# 98 Altima violently shakes when idling, squeals when turn real sarp so sup wit it???



## rbs2.4 (Sep 24, 2009)

other than a tie rod for the squeling it wont idle right and dies right after i get gas and wheni first crank up in the morning, is it a fuel system problem? plus have crack in head, how should i repair that? weld it or new one?


----------



## pulsar86 (Aug 13, 2009)

The cracked head is probably the main cause of the rough running, gases might be transfering between 2 cylinders. You won't be able to tell if it can be welded until you remove the head.
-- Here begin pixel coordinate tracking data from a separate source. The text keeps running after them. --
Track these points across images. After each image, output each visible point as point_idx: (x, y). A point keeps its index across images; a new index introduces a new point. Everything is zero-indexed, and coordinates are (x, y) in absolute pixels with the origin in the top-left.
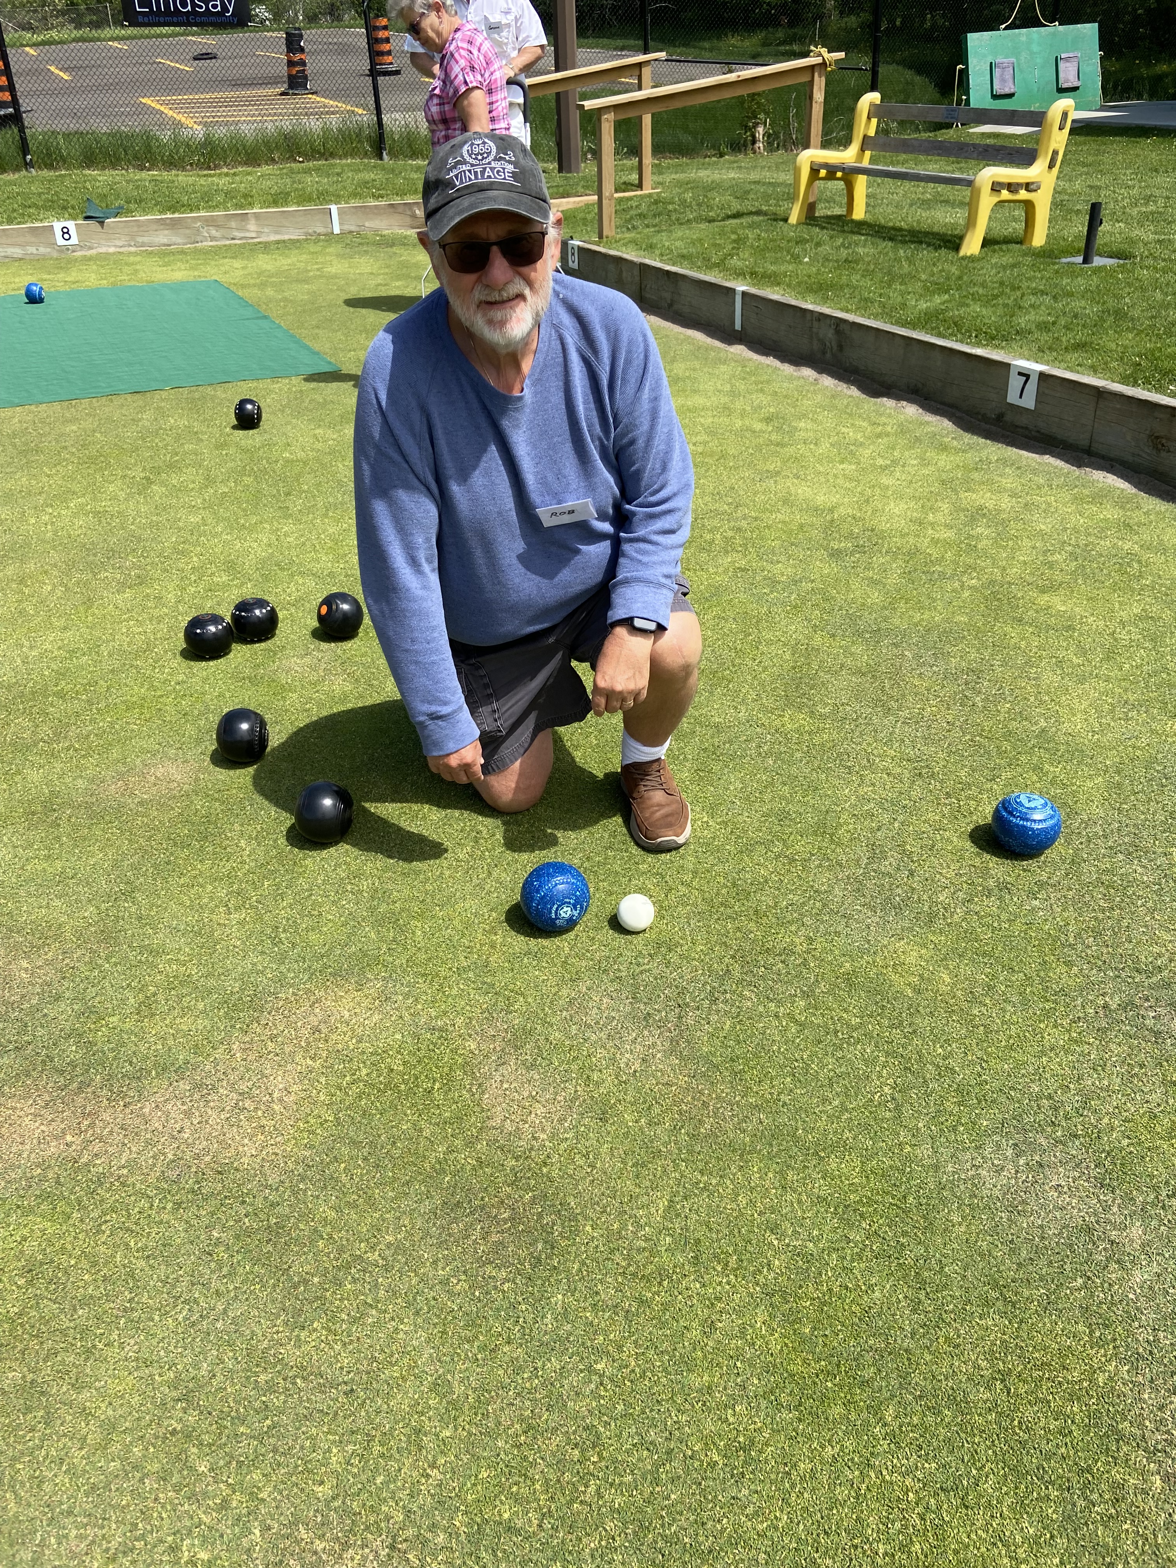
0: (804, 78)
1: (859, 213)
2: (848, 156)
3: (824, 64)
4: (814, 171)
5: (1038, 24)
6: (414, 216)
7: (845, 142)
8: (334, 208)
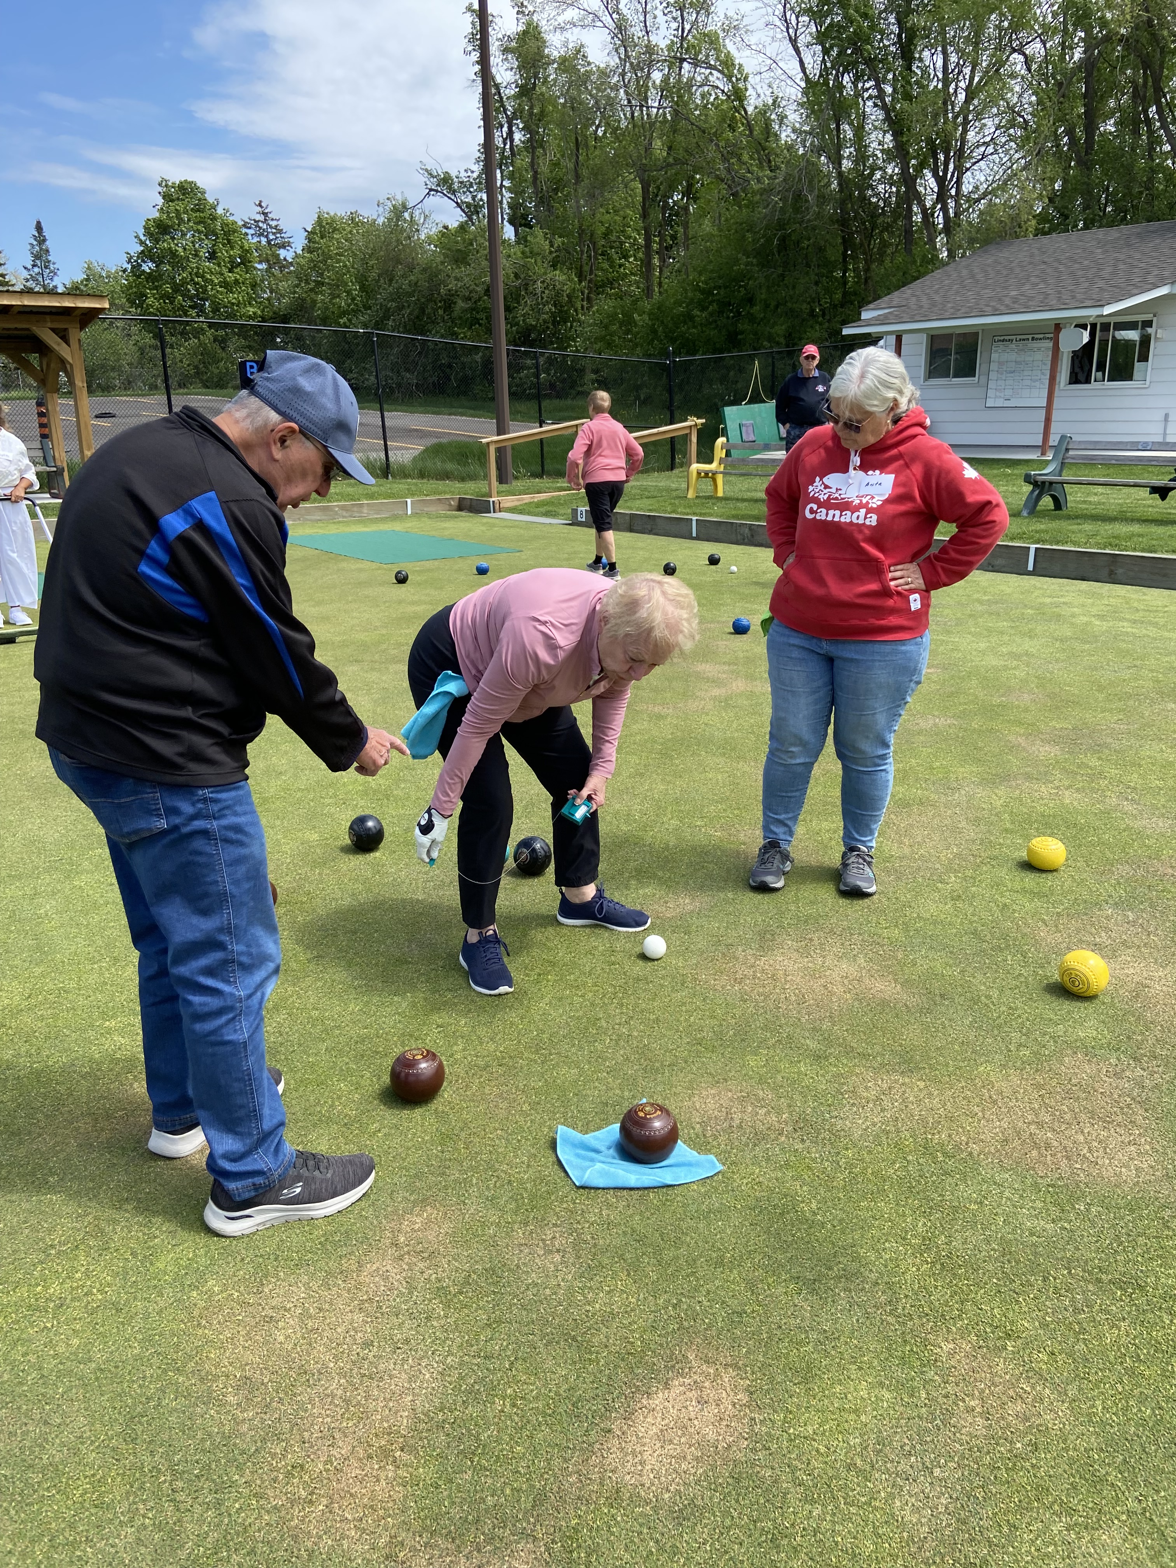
0: (687, 431)
1: (720, 494)
2: (713, 466)
3: (696, 425)
4: (699, 473)
5: (764, 402)
6: (450, 505)
7: (711, 462)
8: (409, 501)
Best of luck with it.


----------



## rbs2.4 (Sep 24, 2009)

whats more important, replacing the radiator so itll cool, or fixinG the crack?


----------



## Asleep (Jan 19, 2003)

if the head is cracked, youre not going to fix it by replacing the radiator. 
how is the tie-rod the source for your squealing?


----------



## rbs2.4 (Sep 24, 2009)

Asleep said:


> if the head is cracked, youre not going to fix it by replacing the radiator.
> how is the tie-rod the source for your squealing?


I know that bruh my radiator fans are screwed and radiators in bad shape also. and idk bout the tie rods, guy at shop said that. i replaced the cv axels and thought that was it but its not so idk.


----------